Possible Record Pacific Bluefin Tuna Caught in New Zealand
OutdoorHub Reporters 09.20.13
A New Zealand fishing crew may have smashed a world record after they landed a behemoth 777-pound bluefin tuna. According to 3 News reporter Juliet Speedy, the fish was reeled in off the coast of Greymouth, on the nation’s South Island, by angler Kevin Baker.
“The next biggest tuna I’ve caught was 33 kilos, so this smashes everything I’ve caught before,” he said.
If confirmed, Baker’s catch could overtake the record for the largest bluefin caught on rod and reel. New Zealand accounted for another record-setting bluefin when Nathan Adams caught a 738-pound beast off the North Island’s coast last year. The nation’s fisheries are touted by many anglers as some of the best tuna fisheries in the world and it is an opinion shared by Captain Lance Goodhew, the skipper of the boat that landed Baker’s fish.
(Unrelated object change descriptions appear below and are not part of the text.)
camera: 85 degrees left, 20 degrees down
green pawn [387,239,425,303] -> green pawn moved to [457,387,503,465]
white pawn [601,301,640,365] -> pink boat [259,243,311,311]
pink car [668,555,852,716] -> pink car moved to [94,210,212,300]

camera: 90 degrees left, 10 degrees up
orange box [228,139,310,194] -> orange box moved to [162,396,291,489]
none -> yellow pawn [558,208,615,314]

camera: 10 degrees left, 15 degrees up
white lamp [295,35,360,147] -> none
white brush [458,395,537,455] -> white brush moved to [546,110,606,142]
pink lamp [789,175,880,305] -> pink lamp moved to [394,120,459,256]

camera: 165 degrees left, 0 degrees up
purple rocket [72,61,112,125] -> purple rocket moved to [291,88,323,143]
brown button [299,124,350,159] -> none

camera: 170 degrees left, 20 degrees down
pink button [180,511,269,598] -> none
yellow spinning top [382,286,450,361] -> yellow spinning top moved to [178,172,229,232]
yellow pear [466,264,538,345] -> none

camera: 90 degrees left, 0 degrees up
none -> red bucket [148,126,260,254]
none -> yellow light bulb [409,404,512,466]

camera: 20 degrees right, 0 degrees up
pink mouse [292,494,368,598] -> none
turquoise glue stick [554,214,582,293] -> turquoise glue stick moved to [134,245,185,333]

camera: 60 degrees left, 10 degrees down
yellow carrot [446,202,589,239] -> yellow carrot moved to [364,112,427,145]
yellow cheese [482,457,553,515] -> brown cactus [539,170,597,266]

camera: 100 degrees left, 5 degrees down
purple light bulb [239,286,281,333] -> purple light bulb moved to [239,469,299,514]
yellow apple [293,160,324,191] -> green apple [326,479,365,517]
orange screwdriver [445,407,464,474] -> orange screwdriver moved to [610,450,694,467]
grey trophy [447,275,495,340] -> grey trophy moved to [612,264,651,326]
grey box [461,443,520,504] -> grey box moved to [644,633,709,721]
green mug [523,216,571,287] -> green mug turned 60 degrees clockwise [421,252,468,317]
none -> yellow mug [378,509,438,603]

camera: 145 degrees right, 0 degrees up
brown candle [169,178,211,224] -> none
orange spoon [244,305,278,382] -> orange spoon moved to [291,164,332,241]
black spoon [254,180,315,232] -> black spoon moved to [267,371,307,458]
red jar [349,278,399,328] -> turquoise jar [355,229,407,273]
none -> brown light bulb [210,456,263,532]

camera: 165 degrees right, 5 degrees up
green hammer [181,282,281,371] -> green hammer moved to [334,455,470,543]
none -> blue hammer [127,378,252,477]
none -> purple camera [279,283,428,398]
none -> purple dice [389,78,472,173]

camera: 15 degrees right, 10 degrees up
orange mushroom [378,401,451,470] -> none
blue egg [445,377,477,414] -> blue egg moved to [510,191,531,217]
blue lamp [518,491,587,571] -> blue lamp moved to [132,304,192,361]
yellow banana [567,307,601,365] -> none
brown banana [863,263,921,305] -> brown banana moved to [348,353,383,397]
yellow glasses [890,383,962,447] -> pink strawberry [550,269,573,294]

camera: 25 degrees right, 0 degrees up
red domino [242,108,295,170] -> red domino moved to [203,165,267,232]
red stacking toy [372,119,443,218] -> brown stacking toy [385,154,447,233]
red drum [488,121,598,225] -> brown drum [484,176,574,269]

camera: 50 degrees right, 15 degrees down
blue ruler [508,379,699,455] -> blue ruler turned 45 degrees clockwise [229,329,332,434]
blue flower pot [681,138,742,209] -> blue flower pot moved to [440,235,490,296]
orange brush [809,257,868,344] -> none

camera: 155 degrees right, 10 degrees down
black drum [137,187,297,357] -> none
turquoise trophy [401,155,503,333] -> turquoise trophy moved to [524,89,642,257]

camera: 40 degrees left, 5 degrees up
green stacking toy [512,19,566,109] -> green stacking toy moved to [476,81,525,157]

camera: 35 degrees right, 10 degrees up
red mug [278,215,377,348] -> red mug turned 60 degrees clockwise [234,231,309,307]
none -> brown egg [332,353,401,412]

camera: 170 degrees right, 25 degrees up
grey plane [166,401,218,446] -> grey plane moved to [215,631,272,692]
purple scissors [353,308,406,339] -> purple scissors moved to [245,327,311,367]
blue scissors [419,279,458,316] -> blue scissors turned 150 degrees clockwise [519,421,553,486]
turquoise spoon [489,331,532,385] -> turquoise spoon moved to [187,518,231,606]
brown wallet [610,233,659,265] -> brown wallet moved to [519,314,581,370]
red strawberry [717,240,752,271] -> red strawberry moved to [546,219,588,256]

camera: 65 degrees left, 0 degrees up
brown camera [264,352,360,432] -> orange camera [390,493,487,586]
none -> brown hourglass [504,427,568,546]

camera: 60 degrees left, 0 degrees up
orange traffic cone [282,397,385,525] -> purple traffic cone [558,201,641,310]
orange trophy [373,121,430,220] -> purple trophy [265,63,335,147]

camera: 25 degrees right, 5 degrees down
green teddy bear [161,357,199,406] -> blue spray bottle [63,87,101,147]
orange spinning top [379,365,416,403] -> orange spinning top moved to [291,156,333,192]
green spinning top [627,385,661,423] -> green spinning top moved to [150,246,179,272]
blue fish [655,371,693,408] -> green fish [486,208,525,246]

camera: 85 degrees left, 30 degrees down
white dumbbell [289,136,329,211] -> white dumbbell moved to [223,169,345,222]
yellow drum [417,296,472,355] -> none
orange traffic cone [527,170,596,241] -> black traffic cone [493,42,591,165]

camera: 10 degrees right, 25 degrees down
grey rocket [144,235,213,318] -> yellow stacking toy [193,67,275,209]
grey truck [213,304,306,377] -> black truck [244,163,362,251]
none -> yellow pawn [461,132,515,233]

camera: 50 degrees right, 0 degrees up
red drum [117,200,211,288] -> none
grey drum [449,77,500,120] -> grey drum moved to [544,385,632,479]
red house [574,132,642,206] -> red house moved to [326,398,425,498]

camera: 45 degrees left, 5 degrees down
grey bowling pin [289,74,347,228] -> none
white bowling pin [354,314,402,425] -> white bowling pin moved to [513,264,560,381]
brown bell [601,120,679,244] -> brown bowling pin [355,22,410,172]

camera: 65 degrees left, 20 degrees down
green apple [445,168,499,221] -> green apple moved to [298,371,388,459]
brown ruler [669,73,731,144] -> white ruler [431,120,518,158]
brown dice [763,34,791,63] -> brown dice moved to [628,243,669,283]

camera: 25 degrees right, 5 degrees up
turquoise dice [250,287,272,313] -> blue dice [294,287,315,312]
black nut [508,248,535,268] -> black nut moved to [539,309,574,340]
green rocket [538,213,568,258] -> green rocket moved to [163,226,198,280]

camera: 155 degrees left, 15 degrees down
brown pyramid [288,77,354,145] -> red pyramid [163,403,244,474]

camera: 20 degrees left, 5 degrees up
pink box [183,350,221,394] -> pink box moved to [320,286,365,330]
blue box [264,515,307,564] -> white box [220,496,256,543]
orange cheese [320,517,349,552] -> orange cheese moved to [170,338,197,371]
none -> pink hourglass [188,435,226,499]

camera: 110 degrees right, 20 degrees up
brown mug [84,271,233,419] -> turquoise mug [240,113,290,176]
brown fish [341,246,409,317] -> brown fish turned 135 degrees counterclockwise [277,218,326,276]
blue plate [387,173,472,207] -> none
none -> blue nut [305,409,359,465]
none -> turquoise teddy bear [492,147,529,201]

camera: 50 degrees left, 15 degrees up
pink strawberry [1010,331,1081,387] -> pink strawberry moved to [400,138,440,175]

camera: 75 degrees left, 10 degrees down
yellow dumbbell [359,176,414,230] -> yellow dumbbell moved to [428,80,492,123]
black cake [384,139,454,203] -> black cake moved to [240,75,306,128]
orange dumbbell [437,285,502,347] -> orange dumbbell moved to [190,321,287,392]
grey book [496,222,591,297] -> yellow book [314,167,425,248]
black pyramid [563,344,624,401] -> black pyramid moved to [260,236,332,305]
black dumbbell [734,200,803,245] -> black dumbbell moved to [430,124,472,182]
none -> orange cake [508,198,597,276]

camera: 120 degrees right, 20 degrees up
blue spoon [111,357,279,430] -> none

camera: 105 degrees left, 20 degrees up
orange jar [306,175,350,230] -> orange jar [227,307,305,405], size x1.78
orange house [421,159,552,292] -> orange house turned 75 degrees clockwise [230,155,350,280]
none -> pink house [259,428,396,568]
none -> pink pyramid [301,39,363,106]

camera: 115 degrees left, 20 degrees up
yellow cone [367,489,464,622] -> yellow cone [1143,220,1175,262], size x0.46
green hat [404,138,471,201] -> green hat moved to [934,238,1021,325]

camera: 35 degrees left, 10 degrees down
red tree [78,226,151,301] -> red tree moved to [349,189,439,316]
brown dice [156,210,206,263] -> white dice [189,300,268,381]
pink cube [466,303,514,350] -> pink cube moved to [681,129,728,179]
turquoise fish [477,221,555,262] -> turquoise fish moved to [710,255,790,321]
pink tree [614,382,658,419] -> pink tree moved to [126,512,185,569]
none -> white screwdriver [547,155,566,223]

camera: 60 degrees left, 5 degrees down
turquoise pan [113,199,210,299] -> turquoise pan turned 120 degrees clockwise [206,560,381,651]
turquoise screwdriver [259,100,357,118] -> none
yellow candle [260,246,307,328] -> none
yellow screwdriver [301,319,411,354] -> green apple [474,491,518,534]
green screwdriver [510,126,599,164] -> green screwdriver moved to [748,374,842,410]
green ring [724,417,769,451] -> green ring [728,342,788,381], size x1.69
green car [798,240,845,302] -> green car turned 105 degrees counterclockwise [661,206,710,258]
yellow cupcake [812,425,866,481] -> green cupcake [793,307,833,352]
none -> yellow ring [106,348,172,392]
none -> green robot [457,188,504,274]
“It’s just an amazing fishery,” Goodhew said. “It’s world-class. It’s equal to the best anywhere in the world, that Kiwis can do a trip out here on their back doorstep and have the potential to catch world-record fish.”
Pacific bluefin tuna are smaller than their Atlantic cousins, which can grow as large as nearly 1,500 pounds. The record for largest Atlantic bluefin tuna caught belongs to angler Ken Fraser, who in 1979 caught a monster 1,496-pound fish off Nova Scotia, Canada.